Former Presidential Office secretary-general Huang Kun-huei (黃昆輝) on Saturday rejected former president Ma Ying-jeou’s (馬英九) claim that former president Lee Teng-hui (李登輝) had been a proponent of Beijing’s “one China” principle.
Lee, who served as president from 1988 to 2000, died in Taipei on Thursday last week.
After visiting the Taipei Guest House on Saturday to pay his respects to Lee, Ma posted on Facebook that “28 years ago on this day” Lee hosted a session of the now-defunct National Unification Council, during which he passed a resolution on the “one China” principle.
Photo: Lin Cheng-kun, Taipei Times
That resolution became the basis of the Chinese Nationalist Party’s (KMT) “one China, with different interpretations” framework that formed the foundation of the “1992 consensus,” Ma said.
The so-called “1992 consensus,” a term former Mainland Affairs Council chairman Su Chi (蘇起) in 2006 admitted making up in 2000, refers to a tacit understanding between the KMT and the Chinese government that both sides of the Strait acknowledge there is “one China,” with each side having its own interpretation of what “China” means.
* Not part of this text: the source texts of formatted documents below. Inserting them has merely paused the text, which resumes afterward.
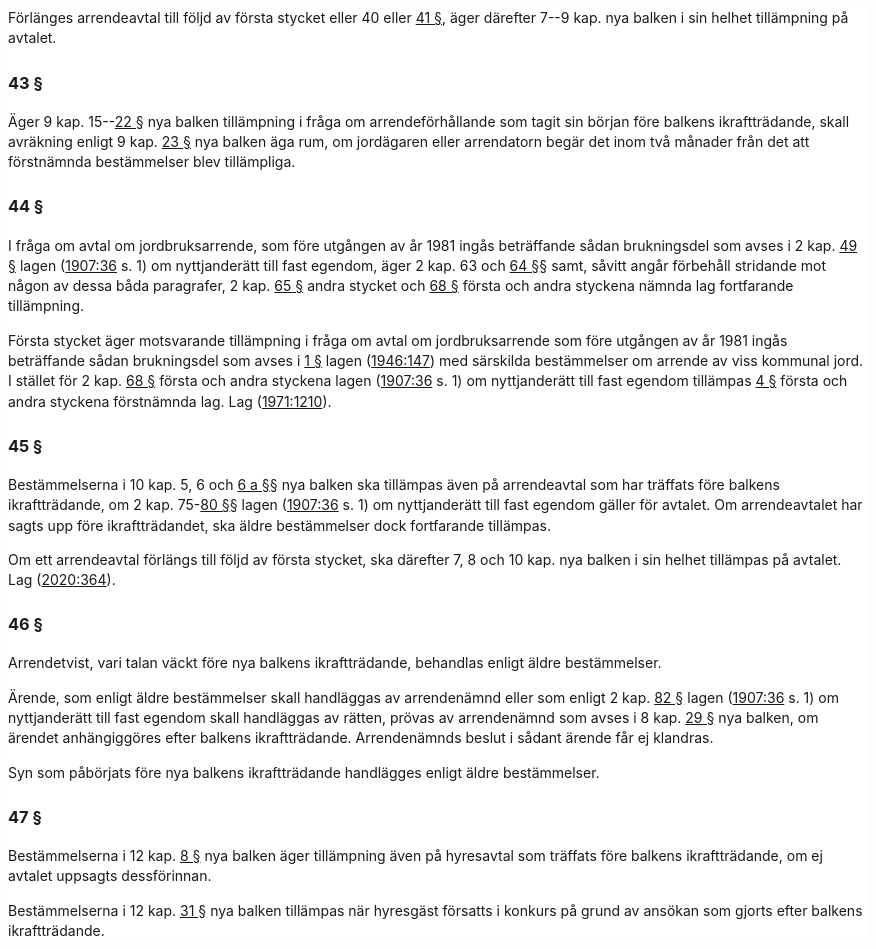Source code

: Förlänges arrendeavtal till följd av första stycket eller 40 eller [41 §](#41), äger därefter 7--9 kap. nya balken i sin helhet tillämpning på avtalet.

### 43 §

Äger 9 kap. 15--[22 §](#22) nya balken tillämpning i fråga om arrendeförhållande som tagit sin början före balkens ikraftträdande, skall avräkning enligt 9 kap. [23 §](#kap9.23) nya balken äga rum, om jordägaren eller arrendatorn begär det inom två månader från det att förstnämnda bestämmelser blev tillämpliga.

### 44 §

I fråga om avtal om jordbruksarrende, som före utgången av år 1981 ingås beträffande sådan brukningsdel som avses i 2 kap. [49 §](#kap2.49) lagen ([1907:36](https://selex.se/eli/sfs/1907/36) s. 1) om nyttjanderätt till fast egendom, äger 2 kap. 63 och [64 §](#64)§ samt, såvitt angår förbehåll stridande mot någon av dessa båda paragrafer, 2 kap. [65 §](#kap2.65) andra stycket och [68 §](#68) första och andra styckena nämnda lag fortfarande tillämpning.

Första stycket äger motsvarande tillämpning i fråga om avtal om jordbruksarrende som före utgången av år 1981 ingås beträffande sådan brukningsdel som avses i [1 §](#1) lagen ([1946:147](https://selex.se/eli/sfs/1946/147)) med särskilda bestämmelser om arrende av viss kommunal jord. I stället för 2 kap. [68 §](#kap2.68) första och andra styckena lagen ([1907:36](https://selex.se/eli/sfs/1907/36) s. 1) om nyttjanderätt till fast egendom tillämpas [4 §](#4) första och andra styckena förstnämnda lag. Lag ([1971:1210](https://selex.se/eli/sfs/1971/1210)).

### 45 §

Bestämmelserna i 10 kap. 5, 6 och [6 a §](#6a)§ nya balken ska tillämpas även på arrendeavtal som har träffats före balkens ikraftträdande, om 2 kap. 75-[80 §](#80)§ lagen ([1907:36](https://selex.se/eli/sfs/1907/36) s. 1) om nyttjanderätt till fast egendom gäller för avtalet. Om arrendeavtalet har sagts upp före ikraftträdandet, ska äldre bestämmelser dock fortfarande tillämpas.

Om ett arrendeavtal förlängs till följd av första stycket, ska därefter 7, 8 och 10 kap. nya balken i sin helhet tillämpas på avtalet. Lag ([2020:364](https://selex.se/eli/sfs/2020/364)).

### 46 §

Arrendetvist, vari talan väckt före nya balkens ikraftträdande, behandlas enligt äldre bestämmelser.

Ärende, som enligt äldre bestämmelser skall handläggas av arrendenämnd eller som enligt 2 kap. [82 §](#kap2.82) lagen ([1907:36](https://selex.se/eli/sfs/1907/36) s. 1) om nyttjanderätt till fast egendom skall handläggas av rätten, prövas av arrendenämnd som avses i 8 kap. [29 §](#kap8.29) nya balken, om ärendet anhängiggöres efter balkens ikraftträdande. Arrendenämnds beslut i sådant ärende får ej klandras.

Syn som påbörjats före nya balkens ikraftträdande handlägges enligt äldre bestämmelser.

### 47 §

Bestämmelserna i 12 kap. [8 §](#kap12.8) nya balken äger tillämpning även på hyresavtal som träffats före balkens ikraftträdande, om ej avtalet uppsagts dessförinnan.

Bestämmelserna i 12 kap. [31 §](#kap12.31) nya balken tillämpas när hyresgäst försatts i konkurs på grund av ansökan som gjorts efter balkens ikraftträdande.
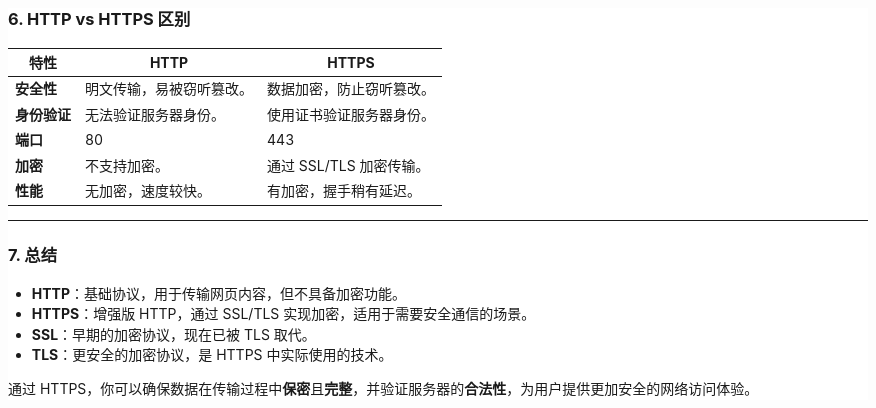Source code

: 
### **6. HTTP vs HTTPS 区别**

| **特性**     | **HTTP**                 | **HTTPS**                |
| ------------ | ------------------------ | ------------------------ |
| **安全性**   | 明文传输，易被窃听篡改。 | 数据加密，防止窃听篡改。 |
| **身份验证** | 无法验证服务器身份。     | 使用证书验证服务器身份。 |
| **端口**     | 80                       | 443                      |
| **加密**     | 不支持加密。             | 通过 SSL/TLS 加密传输。  |
| **性能**     | 无加密，速度较快。       | 有加密，握手稍有延迟。   |

---

### **7. 总结**

- **HTTP**：基础协议，用于传输网页内容，但不具备加密功能。
- **HTTPS**：增强版 HTTP，通过 SSL/TLS 实现加密，适用于需要安全通信的场景。
- **SSL**：早期的加密协议，现在已被 TLS 取代。
- **TLS**：更安全的加密协议，是 HTTPS 中实际使用的技术。

通过 HTTPS，你可以确保数据在传输过程中**保密**且**完整**，并验证服务器的**合法性**，为用户提供更加安全的网络访问体验。
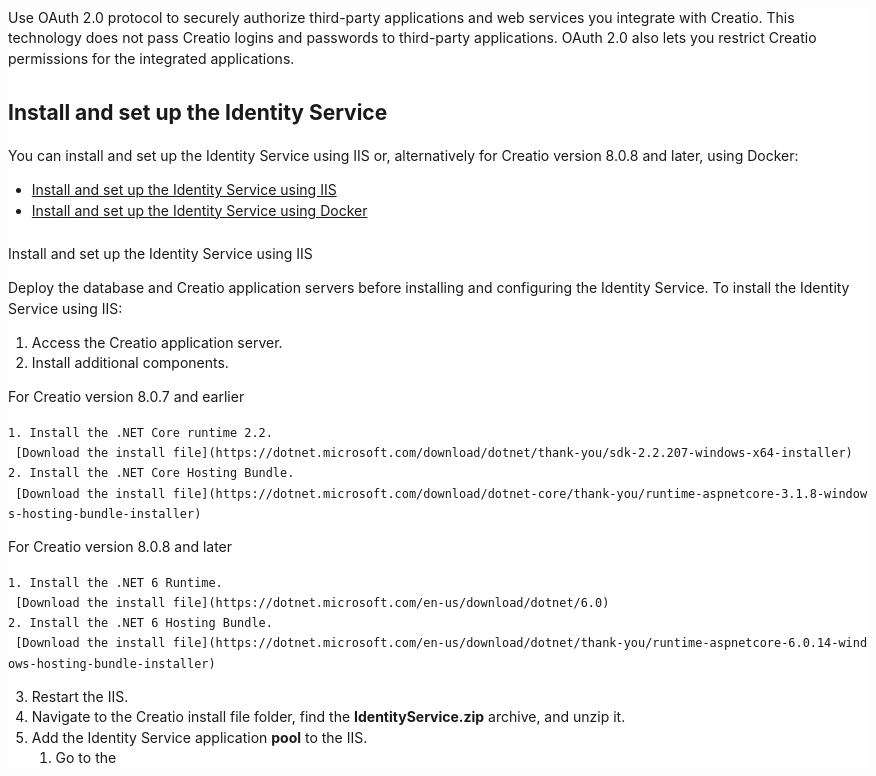 


 Use OAuth 2.0 protocol to securely authorize third-party applications and web services you integrate with Creatio. This technology does not pass Creatio logins and passwords to third-party applications. OAuth 2.0 also lets you restrict Creatio permissions for the integrated applications.
 



 Install and set up the Identity Service
-----------------------------------------



 You can install and set up the Identity Service using IIS or, alternatively for Creatio version 8.0.8 and later, using Docker:
 


* [Install and set up the Identity Service using IIS](#title-2002-5)
* [Install and set up the Identity Service using Docker](#title-2002-6)


### 
 Install and set up the Identity Service using IIS



 Deploy the database and Creatio application servers before installing and configuring the Identity Service. To install the Identity Service using IIS:
 


1. Access the Creatio application server.
2. Install additional components.
 

 For Creatio version 8.0.7 and earlier
 




	1. Install the .NET Core runtime 2.2.
	 [Download the install file](https://dotnet.microsoft.com/download/dotnet/thank-you/sdk-2.2.207-windows-x64-installer)
	2. Install the .NET Core Hosting Bundle.
	 [Download the install file](https://dotnet.microsoft.com/download/dotnet-core/thank-you/runtime-aspnetcore-3.1.8-windows-hosting-bundle-installer)



 For Creatio version 8.0.8 and later
 




	1. Install the .NET 6 Runtime.
	 [Download the install file](https://dotnet.microsoft.com/en-us/download/dotnet/6.0)
	2. Install the .NET 6 Hosting Bundle.
	 [Download the install file](https://dotnet.microsoft.com/en-us/download/dotnet/thank-you/runtime-aspnetcore-6.0.14-windows-hosting-bundle-installer)
3. Restart the IIS.
4. Navigate to the Creatio install file folder, find the
 **IdentityService.zip** 
 archive, and unzip it.
5. Add the Identity Service application
 **pool** 
 to the IIS.
	1. Go to the
	 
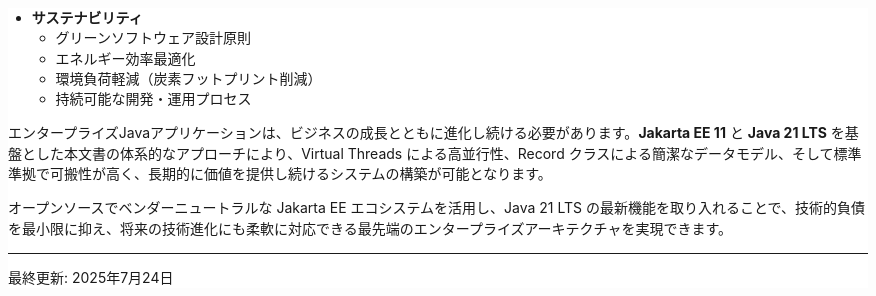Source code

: - **サステナビリティ**
  - グリーンソフトウェア設計原則
  - エネルギー効率最適化
  - 環境負荷軽減（炭素フットプリント削減）
  - 持続可能な開発・運用プロセス

エンタープライズJavaアプリケーションは、ビジネスの成長とともに進化し続ける必要があります。**Jakarta EE 11** と **Java 21 LTS** を基盤とした本文書の体系的なアプローチにより、Virtual Threads による高並行性、Record クラスによる簡潔なデータモデル、そして標準準拠で可搬性が高く、長期的に価値を提供し続けるシステムの構築が可能となります。

オープンソースでベンダーニュートラルな Jakarta EE エコシステムを活用し、Java 21 LTS の最新機能を取り入れることで、技術的負債を最小限に抑え、将来の技術進化にも柔軟に対応できる最先端のエンタープライズアーキテクチャを実現できます。

---

最終更新: 2025年7月24日
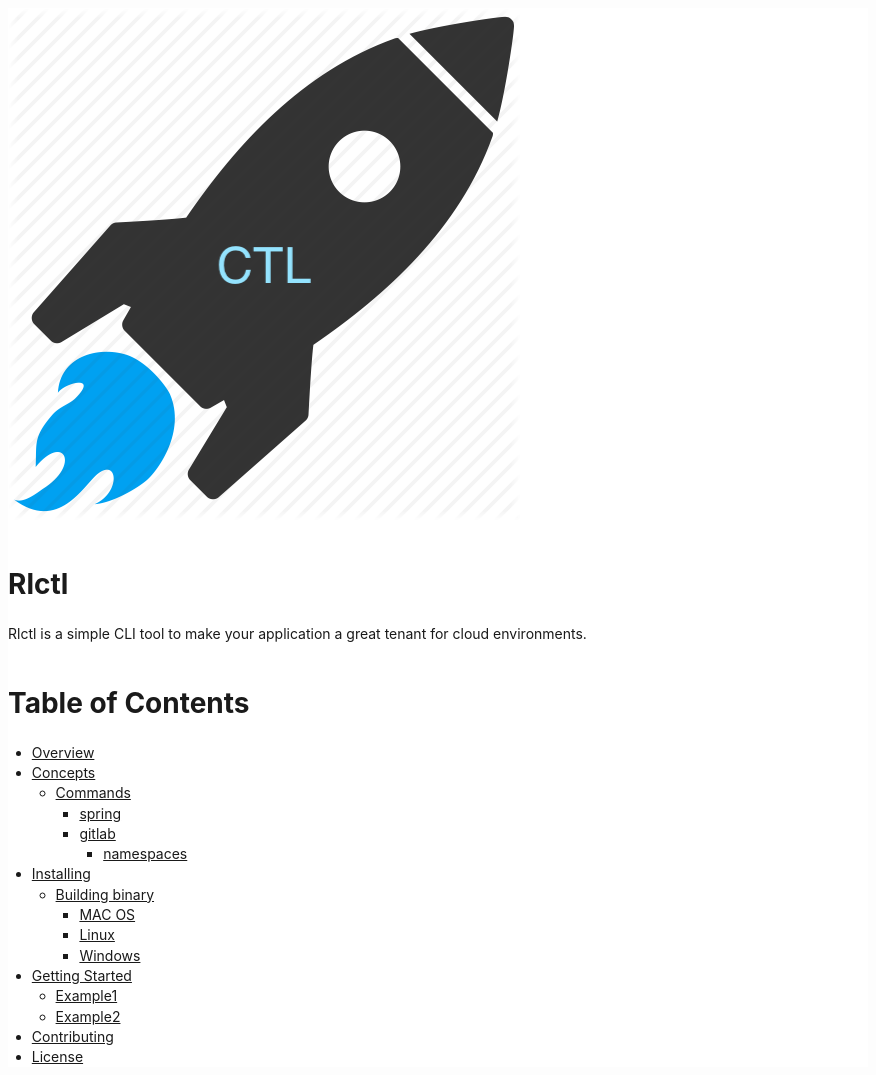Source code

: ![rlctl](rlctl.png)
# Rlctl

Rlctl is a simple CLI tool to make your application a great tenant for cloud environments.

# Table of Contents

- [Overview](#overview)
- [Concepts](#concepts)
  * [Commands](#commands)
    * [spring](#spring)
    * [gitlab](#gitlab)
      * [namespaces](#gitlab-namespaces)
- [Installing](#installing)
  * [Building binary](#building-binary)
    * [MAC OS](#mac-os)
    * [Linux](#Linux)
    * [Windows](#Windows)
- [Getting Started](#getting-started)
  * [Example1](#example1)
  * [Example2](#example2)
- [Contributing](#contributing)
- [License](#license)
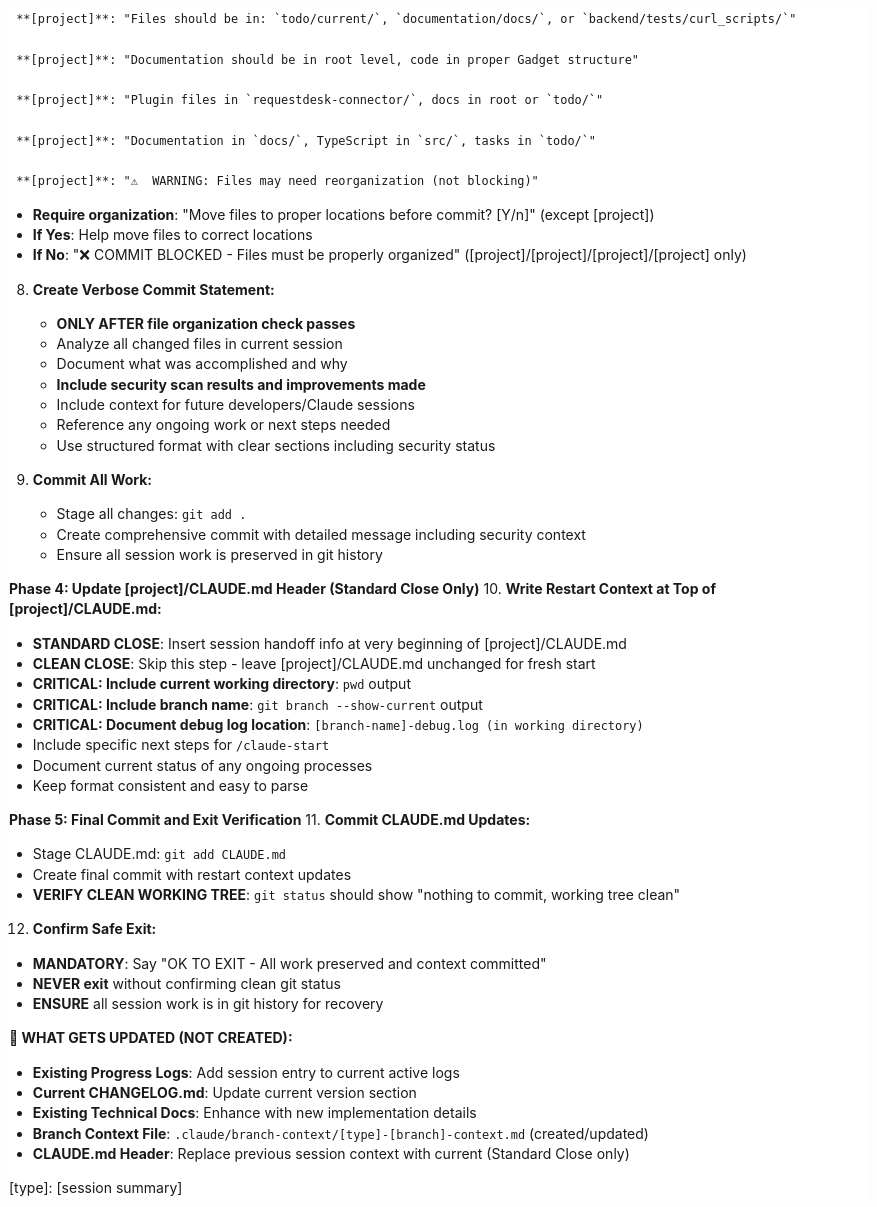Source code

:      **[project]**: "Files should be in: `todo/current/`, `documentation/docs/`, or `backend/tests/curl_scripts/`"

     **[project]**: "Documentation should be in root level, code in proper Gadget structure"

     **[project]**: "Plugin files in `requestdesk-connector/`, docs in root or `todo/`"

     **[project]**: "Documentation in `docs/`, TypeScript in `src/`, tasks in `todo/`"

     **[project]**: "⚠️  WARNING: Files may need reorganization (not blocking)"

   - **Require organization**: "Move files to proper locations before commit? [Y/n]" (except [project])
   - **If Yes**: Help move files to correct locations
   - **If No**: "❌ COMMIT BLOCKED - Files must be properly organized" ([project]/[project]/[project]/[project] only)

8. **Create Verbose Commit Statement:**
   - **ONLY AFTER file organization check passes**
   - Analyze all changed files in current session
   - Document what was accomplished and why
   - **Include security scan results and improvements made**
   - Include context for future developers/Claude sessions
   - Reference any ongoing work or next steps needed
   - Use structured format with clear sections including security status

9. **Commit All Work:**
   - Stage all changes: `git add .`
   - Create comprehensive commit with detailed message including security context
   - Ensure all session work is preserved in git history

**Phase 4: Update [project]/CLAUDE.md Header (Standard Close Only)**
10. **Write Restart Context at Top of [project]/CLAUDE.md:**
   - **STANDARD CLOSE**: Insert session handoff info at very beginning of [project]/CLAUDE.md
   - **CLEAN CLOSE**: Skip this step - leave [project]/CLAUDE.md unchanged for fresh start
   - **CRITICAL: Include current working directory**: `pwd` output
   - **CRITICAL: Include branch name**: `git branch --show-current` output
   - **CRITICAL: Document debug log location**: `[branch-name]-debug.log (in working directory)`
   - Include specific next steps for `/claude-start`
   - Document current status of any ongoing processes
   - Keep format consistent and easy to parse

**Phase 5: Final Commit and Exit Verification**
11. **Commit CLAUDE.md Updates:**
   - Stage CLAUDE.md: `git add CLAUDE.md`
   - Create final commit with restart context updates
   - **VERIFY CLEAN WORKING TREE**: `git status` should show "nothing to commit, working tree clean"

12. **Confirm Safe Exit:**
   - **MANDATORY**: Say "OK TO EXIT - All work preserved and context committed"
   - **NEVER exit** without confirming clean git status
   - **ENSURE** all session work is in git history for recovery

**🎯 WHAT GETS UPDATED (NOT CREATED):**
- **Existing Progress Logs**: Add session entry to current active logs
- **Current CHANGELOG.md**: Update current version section
- **Existing Technical Docs**: Enhance with new implementation details
- **Branch Context File**: `.claude/branch-context/[type]-[branch]-context.md` (created/updated)
- **CLAUDE.md Header**: Replace previous session context with current (Standard Close only)


[type]: [session summary]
In his post, Ma had called upon the public to “remember the historical importance of this resolution,” which he said both sides of the Taiwan Strait persistently promoted.
In August 1992, the year the resolution was passed, the Straits Exchange Foundation (SEF) and China’s Association for Relations Across the Taiwan Straits worked out a consensus on what “one China” means, and it was on the basis of that agreement that cross-strait relations developed prosperously through Ma’s presidency from 2008 to 2016, Ma said.
Huang said that Ma was “immoral and insincere for distorting history at a time like this.”
Huang — who in 1992 was Ma’s superior, serving as Mainland Affairs Council (MAC) minister, while Ma was a deputy minister — said the meeting in Hong Kong where Ma said the “1992 consensus” was reached was a routine encounter to review documents.
“How could there possibly have been discussions on national sovereignty issues at that meeting?” Huang said.
Prior to the meeting, Beijing had repeatedly insisted that Taiwan accept its “one China” principle, which Taiwanese officials up to that point had refused to do, Huang said, adding that during that meeting, no consensus was reached on any issue.
During a press conference following the meeting, Ma, who was also the MAC spokesman, even said the meeting was a failure, Huang said.
“How can Ma now say there was a ‘1992 consensus’?” he added.
Lee’s main purpose in establishing the National Unification Council was to discuss Taiwan’s internal policies related to unification, Huang said, adding that the body would not have passed any resolutions on the issue, nor would it have met with Chinese officials to discuss it.
Lee and former SEF chairman Koo Chen-fu (辜振甫) had both previously denied there was a “1992 consensus,” Huang said.
Ma choosing to assert otherwise after Lee passed away was “immoral,” he said.